> _Exercise_
Rewrite the data below as a numbered list, from its first line through the line containing "7 h 38 min 41 s", and leave out any blank lines.

-------

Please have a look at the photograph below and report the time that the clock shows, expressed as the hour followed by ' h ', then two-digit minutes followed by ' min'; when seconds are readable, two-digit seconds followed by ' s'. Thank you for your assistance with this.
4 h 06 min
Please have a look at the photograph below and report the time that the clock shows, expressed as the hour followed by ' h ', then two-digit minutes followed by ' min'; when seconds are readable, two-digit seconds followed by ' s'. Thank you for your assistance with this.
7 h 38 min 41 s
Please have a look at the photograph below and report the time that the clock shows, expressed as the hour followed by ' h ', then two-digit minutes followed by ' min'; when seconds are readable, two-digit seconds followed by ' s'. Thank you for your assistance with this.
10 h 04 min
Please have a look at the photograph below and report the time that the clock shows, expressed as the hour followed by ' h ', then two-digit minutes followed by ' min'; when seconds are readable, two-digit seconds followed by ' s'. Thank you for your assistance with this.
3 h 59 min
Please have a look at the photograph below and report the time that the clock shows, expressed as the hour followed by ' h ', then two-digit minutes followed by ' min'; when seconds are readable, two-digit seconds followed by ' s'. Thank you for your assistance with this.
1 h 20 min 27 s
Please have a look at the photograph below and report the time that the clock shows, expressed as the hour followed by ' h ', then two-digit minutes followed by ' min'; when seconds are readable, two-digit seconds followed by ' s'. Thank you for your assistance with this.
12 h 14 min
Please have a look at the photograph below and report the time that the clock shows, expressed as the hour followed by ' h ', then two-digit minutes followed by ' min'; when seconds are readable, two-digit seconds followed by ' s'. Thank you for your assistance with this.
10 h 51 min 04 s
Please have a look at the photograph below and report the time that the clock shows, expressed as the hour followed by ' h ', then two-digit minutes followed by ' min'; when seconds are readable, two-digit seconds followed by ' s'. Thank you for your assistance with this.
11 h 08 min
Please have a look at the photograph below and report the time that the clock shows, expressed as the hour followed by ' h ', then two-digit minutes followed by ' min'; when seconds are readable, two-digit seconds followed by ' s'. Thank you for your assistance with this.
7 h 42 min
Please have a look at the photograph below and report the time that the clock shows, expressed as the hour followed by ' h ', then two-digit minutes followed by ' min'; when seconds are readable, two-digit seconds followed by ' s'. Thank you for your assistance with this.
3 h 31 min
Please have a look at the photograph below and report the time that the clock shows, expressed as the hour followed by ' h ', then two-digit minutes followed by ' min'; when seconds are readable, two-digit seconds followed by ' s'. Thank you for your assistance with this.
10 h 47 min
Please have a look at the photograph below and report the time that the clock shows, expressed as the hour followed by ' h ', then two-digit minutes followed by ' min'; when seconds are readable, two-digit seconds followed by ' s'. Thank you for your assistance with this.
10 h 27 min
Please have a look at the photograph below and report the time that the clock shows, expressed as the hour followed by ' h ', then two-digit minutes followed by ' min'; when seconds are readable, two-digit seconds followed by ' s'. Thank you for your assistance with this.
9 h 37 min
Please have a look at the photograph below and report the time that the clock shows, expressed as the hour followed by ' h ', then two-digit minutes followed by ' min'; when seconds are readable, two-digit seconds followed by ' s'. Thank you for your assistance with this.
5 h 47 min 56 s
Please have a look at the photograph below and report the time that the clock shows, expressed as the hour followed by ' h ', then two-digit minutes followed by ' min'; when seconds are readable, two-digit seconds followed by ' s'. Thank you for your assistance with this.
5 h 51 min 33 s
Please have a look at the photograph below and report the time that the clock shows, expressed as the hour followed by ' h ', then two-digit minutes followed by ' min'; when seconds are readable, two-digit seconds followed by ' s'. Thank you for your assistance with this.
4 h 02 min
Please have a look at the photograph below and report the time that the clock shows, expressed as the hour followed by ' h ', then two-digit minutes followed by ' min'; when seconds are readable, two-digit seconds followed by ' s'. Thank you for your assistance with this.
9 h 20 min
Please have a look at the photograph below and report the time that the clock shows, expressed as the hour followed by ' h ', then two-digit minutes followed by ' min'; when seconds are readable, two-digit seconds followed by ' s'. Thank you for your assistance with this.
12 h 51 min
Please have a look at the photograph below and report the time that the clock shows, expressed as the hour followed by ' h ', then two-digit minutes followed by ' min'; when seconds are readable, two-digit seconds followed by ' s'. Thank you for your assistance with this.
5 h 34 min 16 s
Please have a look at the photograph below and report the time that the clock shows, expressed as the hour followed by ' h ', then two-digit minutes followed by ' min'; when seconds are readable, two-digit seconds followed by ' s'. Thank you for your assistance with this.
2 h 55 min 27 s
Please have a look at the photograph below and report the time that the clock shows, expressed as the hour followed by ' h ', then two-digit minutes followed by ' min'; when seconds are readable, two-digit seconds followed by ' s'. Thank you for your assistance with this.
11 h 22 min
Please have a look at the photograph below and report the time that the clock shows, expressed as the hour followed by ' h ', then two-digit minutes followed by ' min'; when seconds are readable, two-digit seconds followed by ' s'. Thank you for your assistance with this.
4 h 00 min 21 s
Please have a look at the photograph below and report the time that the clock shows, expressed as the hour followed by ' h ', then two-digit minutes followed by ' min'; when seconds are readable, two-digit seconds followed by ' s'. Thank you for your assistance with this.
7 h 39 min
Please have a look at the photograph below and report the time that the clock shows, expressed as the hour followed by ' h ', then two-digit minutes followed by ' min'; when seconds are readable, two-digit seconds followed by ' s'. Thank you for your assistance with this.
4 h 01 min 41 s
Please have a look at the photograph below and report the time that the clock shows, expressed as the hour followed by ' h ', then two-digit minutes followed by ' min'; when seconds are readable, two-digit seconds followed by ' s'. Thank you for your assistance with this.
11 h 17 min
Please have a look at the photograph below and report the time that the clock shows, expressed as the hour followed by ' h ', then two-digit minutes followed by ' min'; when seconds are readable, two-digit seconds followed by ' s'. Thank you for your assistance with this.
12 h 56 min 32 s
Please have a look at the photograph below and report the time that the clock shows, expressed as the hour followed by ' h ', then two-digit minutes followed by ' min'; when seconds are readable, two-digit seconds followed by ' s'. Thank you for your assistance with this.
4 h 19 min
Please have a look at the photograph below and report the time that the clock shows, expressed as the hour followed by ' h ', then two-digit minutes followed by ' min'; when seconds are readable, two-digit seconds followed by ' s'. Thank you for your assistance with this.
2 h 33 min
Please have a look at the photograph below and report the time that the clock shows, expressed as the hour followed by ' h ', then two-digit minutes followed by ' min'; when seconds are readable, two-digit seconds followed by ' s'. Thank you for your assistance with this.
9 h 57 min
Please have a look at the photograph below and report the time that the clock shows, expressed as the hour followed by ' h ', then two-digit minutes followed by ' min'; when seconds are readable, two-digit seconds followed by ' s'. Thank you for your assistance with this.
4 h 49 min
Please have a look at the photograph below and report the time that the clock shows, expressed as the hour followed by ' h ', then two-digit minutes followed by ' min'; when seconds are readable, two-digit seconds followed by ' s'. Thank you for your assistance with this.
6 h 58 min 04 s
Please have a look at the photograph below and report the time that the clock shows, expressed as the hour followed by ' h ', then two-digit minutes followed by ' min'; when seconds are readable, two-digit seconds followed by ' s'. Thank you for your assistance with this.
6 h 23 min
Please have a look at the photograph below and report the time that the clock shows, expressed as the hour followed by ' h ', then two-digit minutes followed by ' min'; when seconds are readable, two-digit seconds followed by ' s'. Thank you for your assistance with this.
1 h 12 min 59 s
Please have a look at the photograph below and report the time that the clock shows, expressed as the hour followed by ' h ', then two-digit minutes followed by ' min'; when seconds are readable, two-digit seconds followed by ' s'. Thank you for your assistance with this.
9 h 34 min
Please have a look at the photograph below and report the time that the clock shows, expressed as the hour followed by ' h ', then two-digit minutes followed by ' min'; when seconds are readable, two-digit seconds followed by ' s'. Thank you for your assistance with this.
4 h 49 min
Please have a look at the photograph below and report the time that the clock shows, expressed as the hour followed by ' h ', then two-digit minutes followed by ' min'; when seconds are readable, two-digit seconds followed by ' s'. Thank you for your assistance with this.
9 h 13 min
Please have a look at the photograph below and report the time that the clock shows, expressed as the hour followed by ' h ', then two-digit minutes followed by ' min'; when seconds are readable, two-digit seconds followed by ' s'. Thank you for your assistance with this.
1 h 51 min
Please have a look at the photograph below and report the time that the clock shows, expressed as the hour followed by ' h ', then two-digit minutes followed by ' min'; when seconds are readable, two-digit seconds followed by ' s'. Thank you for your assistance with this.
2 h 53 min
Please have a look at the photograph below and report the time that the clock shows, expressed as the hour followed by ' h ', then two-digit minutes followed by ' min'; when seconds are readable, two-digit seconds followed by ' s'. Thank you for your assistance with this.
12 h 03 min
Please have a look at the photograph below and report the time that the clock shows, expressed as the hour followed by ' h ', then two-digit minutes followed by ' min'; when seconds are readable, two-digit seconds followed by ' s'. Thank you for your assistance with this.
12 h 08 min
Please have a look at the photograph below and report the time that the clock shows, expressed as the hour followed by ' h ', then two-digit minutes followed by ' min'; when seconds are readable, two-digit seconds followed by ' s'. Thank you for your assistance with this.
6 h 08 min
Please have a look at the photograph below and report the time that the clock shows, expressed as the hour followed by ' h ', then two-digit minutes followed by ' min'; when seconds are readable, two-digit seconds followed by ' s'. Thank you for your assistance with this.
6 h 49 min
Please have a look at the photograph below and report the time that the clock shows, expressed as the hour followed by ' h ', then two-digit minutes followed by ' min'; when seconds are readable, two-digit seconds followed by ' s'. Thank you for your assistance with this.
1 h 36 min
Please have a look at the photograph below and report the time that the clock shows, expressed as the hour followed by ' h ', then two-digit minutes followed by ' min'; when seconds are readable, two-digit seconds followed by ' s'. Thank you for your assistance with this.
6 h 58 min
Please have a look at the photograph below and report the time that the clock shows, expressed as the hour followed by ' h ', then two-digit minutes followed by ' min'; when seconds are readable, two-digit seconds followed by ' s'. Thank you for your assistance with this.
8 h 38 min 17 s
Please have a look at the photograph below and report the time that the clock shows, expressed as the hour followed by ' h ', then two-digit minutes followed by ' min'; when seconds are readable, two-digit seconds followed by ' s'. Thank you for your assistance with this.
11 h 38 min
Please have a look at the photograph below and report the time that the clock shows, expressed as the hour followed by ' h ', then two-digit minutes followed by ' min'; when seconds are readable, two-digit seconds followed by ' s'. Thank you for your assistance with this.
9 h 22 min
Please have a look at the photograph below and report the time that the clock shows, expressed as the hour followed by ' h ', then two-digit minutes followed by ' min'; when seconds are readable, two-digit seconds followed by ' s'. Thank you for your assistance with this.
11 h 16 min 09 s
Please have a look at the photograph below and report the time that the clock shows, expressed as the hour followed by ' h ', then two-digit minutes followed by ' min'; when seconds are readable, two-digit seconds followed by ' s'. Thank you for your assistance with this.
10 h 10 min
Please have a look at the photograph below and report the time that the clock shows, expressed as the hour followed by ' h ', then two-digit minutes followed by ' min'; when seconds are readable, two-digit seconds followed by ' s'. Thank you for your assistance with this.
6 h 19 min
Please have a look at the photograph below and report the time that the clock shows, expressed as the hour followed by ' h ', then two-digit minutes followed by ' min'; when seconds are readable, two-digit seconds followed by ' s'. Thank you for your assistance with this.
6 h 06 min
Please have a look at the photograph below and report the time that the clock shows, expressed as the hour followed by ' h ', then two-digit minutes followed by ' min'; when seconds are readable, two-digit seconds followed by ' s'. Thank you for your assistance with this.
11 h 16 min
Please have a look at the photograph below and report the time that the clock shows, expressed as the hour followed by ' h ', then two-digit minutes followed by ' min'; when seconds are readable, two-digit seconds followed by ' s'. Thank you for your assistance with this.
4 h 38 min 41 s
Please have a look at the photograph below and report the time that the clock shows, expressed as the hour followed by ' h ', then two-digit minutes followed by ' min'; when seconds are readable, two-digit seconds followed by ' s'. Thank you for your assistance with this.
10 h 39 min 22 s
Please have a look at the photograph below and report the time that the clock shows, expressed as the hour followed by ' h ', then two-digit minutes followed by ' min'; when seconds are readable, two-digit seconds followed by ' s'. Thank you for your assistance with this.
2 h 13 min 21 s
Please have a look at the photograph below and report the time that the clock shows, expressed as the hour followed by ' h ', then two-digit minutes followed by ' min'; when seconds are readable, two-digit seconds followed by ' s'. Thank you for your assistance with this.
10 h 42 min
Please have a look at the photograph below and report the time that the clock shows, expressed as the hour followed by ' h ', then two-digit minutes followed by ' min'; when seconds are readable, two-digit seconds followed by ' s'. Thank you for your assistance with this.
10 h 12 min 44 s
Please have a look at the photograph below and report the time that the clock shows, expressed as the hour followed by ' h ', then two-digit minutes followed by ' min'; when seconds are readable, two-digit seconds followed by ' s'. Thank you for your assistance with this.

-------

> _Answer to this task_
1. Please have a look at the photograph below and report the time that the clock shows, expressed as the hour followed by ' h ', then two-digit minutes followed by ' min'; when seconds are readable, two-digit seconds followed by ' s'. Thank you for your assistance with this.
2. 4 h 06 min
3. Please have a look at the photograph below and report the time that the clock shows, expressed as the hour followed by ' h ', then two-digit minutes followed by ' min'; when seconds are readable, two-digit seconds followed by ' s'. Thank you for your assistance with this.
4. 7 h 38 min 41 s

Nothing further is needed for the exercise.